Interview by Gwen Wilcox, COO, Armstrong Wolfe
Striving for authentic leadership
Peter Zorn
Talent & Transformation, IBM
“The outcome of this journey, so far, has truly delivered a culture of continuous learning, high employee engagement, increased retention, and active internal mobility”
Career to Date
I’ve been extremely fortunate to have lived and worked in fourteen countries throughout my career. I actually started as a ‘Fax Receiver’ four floors below ground in a ‘lock box’ on Wall Street working my way through University. Unless you are of a certain age, there are many things about that sentence which won’t make sense to you! The role was in global custody and it involved settling trades, booking foreign exchange and protecting the assets of fund managers around the world.

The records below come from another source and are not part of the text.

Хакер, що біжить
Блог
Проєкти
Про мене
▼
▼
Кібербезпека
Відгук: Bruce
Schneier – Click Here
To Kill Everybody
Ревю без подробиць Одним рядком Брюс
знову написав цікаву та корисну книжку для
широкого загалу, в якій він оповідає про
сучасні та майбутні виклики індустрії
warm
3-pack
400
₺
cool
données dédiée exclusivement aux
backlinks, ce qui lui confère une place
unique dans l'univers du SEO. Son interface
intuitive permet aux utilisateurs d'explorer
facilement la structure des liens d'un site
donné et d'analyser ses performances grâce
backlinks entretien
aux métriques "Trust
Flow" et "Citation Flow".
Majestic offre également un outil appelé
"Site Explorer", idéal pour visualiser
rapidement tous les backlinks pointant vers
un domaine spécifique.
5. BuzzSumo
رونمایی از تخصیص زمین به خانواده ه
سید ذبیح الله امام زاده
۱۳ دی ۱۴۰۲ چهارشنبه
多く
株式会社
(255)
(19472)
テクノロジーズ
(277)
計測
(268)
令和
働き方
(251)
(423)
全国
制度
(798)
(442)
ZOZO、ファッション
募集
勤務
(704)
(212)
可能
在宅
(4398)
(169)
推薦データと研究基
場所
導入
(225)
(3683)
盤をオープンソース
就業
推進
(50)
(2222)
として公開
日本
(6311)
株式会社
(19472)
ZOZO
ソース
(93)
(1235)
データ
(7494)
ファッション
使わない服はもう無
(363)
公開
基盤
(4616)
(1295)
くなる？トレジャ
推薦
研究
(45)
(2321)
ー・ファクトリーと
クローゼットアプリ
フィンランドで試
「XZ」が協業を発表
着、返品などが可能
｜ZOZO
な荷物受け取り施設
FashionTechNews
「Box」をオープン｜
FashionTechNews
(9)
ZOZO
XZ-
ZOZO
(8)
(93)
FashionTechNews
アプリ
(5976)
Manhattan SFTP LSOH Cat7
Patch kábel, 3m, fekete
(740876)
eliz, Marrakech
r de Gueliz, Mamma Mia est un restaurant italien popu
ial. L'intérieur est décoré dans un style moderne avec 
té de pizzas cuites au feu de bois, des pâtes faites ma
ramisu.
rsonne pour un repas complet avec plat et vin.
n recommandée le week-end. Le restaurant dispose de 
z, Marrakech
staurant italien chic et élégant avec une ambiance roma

I had a manager who ensured I saw the bigger picture around how securities and cash moved around the world as well as the role of central market infrastructure players in making capital markets work. While it sounds mundane, this role rooted my fundamental understanding of process and how capital flows globally which set up the foundations for everything I’ve done since. That was the start of a global trajectory which has taken me across every continent multiple times over the past twenty-five plus years in financial services working for global investment banks as well as professional services firms, most recently IBM in Australia.
The IBM Culture and How to Empower People
IBM has been on a multi-year journey characterised by a ‘Skills-based’ transformation starting about seven years ago. The outcome of this journey, so far, has truly delivered a culture of continuous learning, high employee engagement, increased retention and active internal mobility. It started with policy (Think40 whereby all employees must log a minimum of 40 hours training per year on company time), but it has taken hold and now learning is part of daily life. Three key words permeate the enterprise culture: Transparency, Visibility and Personalisation.
Interesting Outcomes
A few remarkable outcomes which have aided our enterprise workforce reinvention include: 1) a nearly 300% increase in learning hours per employee from 27 hours to 73 hours annually; 2) 81% of IBMers have changed roles internally in the past 3 years; and 3) over 65% of our revenue in 2021 came from roles / skills that did not exist just ten years ago yet our attrition rate globally remains around a consistent 10%. That last fact is perhaps the most interesting in proving the importance of a learning culture – we did not simply hire a bunch of new people but rather guided and ‘nudged’ our people in the direction for them to choose their own path to success.